Optimism Bridge
A comprehensive guide for using Optimism Bridge
Step 1 - Layer-2 & Bridges
What is a Bridge?
Bridges are responsible for holding assets on a layer-1 blockchain while those same assets are released on another service. This defines who has custody of the funds and the conditions that must be met before the assets can be unlocked. The withdrawal request destroys coins on the off-chain system and updates the bridge contract about the user’s entitlement to withdraw their coins back to the Layer 1 blockchain. This allows users to move their coins back and forth between the two systems without having to worry about losing any of their value.
What is Layer-2?
Layer-2 (L2) is a secondary layer built on top of a main blockchain (Layer-1 or L1) to improve its speed and scalability. It helps process transactions faster and reduce congestion on the main blockchain. Examples include the Lightning Network for Bitcoin and Optimistic Rollups for Ethereum.
How Do Blockchain Bridges Work?

There are different mechanisms by which blockchain bridges facilitate asset transfers.
Burn & Mint: One common method is the burn and mint approach. In this method, assets on the source chain are burned, meaning they are permanently removed from circulation, and an equal number of the same asset is minted on the destination chain. These newly minted assets are then transferred to the recipient.

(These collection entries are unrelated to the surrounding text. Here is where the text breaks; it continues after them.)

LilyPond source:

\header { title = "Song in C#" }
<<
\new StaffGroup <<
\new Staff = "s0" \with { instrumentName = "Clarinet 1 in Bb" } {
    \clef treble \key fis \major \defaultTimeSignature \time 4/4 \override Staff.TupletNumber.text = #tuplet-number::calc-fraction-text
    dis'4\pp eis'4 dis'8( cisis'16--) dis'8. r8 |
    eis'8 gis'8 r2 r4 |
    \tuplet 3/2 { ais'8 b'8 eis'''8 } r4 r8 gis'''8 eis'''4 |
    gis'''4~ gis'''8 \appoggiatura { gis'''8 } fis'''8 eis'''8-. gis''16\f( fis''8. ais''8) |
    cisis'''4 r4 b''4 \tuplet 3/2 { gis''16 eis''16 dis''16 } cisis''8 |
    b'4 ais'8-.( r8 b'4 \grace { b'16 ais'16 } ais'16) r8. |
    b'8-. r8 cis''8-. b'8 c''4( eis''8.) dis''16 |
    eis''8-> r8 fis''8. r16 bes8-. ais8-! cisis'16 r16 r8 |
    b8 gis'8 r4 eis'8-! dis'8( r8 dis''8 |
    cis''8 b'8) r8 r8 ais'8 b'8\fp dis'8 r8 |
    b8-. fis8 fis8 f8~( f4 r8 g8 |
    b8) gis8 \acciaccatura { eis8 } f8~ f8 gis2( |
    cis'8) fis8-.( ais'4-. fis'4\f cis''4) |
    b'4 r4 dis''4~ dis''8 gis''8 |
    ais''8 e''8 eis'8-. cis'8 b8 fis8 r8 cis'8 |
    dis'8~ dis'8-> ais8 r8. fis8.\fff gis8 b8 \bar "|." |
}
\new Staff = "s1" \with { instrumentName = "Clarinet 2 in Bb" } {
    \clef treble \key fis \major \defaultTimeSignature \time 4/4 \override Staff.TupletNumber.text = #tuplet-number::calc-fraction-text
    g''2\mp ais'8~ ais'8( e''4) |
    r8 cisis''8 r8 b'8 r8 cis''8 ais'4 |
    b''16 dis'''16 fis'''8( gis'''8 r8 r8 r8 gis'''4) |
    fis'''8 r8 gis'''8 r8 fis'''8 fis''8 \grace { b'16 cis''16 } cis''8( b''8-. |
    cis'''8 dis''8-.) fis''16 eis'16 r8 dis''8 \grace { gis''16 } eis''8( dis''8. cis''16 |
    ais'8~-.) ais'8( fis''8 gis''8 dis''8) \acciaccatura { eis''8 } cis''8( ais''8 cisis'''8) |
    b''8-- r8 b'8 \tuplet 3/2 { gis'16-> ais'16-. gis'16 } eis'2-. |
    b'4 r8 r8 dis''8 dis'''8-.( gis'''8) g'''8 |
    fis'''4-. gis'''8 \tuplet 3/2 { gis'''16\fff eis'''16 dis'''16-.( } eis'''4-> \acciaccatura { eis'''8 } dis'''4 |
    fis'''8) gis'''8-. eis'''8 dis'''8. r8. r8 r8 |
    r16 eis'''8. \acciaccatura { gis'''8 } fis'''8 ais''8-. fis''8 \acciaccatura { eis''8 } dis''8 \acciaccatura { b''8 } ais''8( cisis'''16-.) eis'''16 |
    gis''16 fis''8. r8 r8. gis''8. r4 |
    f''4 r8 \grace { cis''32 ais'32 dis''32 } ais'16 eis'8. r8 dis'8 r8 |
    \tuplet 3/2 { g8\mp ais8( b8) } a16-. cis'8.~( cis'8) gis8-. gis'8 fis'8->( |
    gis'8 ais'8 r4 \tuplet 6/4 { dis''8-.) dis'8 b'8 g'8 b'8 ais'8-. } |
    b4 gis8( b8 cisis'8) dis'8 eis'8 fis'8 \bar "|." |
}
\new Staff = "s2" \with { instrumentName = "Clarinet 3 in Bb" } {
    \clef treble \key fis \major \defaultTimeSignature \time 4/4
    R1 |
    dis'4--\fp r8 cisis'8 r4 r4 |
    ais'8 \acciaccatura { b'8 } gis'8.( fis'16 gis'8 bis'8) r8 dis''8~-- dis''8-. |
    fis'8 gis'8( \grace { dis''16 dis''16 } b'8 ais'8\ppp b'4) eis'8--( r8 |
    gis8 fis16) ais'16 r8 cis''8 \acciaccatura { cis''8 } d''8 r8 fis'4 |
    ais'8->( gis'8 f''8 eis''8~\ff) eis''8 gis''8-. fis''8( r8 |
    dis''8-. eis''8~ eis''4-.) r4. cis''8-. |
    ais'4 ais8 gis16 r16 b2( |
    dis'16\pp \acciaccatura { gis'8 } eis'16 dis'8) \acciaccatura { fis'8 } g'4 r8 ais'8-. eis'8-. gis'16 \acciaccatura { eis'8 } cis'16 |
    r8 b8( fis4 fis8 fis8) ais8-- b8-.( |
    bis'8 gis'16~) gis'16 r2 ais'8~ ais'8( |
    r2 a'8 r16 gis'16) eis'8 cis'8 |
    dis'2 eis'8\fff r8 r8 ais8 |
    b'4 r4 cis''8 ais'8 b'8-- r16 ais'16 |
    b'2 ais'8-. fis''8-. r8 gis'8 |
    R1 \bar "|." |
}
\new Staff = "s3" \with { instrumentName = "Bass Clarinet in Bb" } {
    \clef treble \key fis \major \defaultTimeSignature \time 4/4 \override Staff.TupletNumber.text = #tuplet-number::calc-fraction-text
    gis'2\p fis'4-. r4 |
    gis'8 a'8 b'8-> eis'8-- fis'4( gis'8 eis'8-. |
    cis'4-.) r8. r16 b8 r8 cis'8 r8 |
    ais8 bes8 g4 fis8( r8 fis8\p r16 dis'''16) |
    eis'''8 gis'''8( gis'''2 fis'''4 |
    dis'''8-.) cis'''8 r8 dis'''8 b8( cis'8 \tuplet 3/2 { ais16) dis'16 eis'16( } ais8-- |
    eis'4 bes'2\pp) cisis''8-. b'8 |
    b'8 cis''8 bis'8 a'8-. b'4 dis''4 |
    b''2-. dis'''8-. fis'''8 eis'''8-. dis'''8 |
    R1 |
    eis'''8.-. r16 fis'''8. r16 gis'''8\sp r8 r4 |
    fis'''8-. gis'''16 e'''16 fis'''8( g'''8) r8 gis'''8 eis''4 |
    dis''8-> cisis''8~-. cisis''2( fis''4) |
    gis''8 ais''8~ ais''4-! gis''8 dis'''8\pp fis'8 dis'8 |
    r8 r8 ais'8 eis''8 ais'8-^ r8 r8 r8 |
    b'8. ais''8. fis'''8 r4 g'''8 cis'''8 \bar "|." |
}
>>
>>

Liquidity Pools: Another method is through liquidity pools. Users contribute to liquidity pools on both the source and destination chains. When a cross-chain bridge event occurs, assets are deposited into the asset pool on one chain and withdrawn from the same asset pool on the other chain. This ensures that the liquidity is maintained throughout the transfer process.

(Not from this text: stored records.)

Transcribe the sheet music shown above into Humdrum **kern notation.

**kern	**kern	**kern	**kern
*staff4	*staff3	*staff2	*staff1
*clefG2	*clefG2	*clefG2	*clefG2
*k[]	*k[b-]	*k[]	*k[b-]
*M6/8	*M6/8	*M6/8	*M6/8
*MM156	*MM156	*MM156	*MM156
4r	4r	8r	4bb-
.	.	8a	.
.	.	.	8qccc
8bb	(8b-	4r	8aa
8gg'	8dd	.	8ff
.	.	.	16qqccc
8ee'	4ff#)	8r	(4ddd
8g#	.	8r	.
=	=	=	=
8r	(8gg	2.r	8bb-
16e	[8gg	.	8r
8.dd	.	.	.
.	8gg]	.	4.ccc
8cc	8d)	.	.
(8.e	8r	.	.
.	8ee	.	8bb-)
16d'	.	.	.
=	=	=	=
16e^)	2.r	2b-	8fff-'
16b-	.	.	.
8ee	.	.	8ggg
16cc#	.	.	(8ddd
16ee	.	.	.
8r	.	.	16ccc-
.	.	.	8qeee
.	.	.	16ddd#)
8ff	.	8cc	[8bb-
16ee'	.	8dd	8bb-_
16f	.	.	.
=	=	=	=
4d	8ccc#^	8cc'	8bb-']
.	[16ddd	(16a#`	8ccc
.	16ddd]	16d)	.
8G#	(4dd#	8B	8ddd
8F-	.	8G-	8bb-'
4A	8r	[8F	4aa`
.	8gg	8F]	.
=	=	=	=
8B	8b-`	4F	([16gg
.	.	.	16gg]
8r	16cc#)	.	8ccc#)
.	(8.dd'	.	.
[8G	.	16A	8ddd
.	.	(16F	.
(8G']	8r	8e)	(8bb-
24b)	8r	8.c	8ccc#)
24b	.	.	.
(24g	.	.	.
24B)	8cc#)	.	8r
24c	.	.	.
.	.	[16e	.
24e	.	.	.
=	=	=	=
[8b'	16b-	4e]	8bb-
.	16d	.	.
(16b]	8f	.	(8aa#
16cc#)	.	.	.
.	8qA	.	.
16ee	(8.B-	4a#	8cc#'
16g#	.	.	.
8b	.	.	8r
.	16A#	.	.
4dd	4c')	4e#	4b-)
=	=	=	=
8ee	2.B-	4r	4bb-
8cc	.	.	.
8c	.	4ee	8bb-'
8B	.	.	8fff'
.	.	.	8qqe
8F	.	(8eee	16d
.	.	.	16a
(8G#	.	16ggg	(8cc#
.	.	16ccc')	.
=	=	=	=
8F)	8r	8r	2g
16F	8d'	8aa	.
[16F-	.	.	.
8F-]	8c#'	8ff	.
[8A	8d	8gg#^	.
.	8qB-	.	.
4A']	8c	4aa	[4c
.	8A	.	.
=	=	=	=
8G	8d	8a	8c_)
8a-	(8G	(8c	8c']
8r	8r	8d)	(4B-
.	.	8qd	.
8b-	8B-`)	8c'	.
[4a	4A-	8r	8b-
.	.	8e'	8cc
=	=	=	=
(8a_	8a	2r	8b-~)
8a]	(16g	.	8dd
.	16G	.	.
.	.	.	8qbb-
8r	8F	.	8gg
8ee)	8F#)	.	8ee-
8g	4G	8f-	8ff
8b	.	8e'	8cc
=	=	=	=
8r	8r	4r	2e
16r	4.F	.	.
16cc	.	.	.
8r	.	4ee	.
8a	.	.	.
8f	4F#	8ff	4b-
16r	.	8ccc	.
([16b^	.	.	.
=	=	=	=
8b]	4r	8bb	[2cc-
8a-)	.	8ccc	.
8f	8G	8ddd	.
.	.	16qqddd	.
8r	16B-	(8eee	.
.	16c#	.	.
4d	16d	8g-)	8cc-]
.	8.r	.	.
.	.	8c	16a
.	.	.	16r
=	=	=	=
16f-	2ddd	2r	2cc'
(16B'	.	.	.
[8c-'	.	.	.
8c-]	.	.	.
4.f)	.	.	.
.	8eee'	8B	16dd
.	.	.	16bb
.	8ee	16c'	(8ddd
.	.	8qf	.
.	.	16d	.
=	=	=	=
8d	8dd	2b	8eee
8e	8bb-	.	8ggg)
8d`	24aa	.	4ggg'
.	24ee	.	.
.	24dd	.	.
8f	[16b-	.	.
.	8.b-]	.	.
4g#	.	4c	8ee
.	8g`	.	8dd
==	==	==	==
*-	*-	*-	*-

Proxy tokens: They are also used in some blockchain bridges. In this method, assets on one chain are locked in a smart contract, and an equivalent number of proxy tokens, also known as wrapped tokens, are minted and released on the destination chain. These proxy tokens represent the locked assets and can be freely traded or used on the destination chain.
Most blockchain bridges are decentralized and permissionless. This means that anyone can use these bridges without needing approval or permission from a central authority. The decentralized nature ensures that the bridges are trustless and secure, as they rely on the consensus of multiple participants rather than a single entity.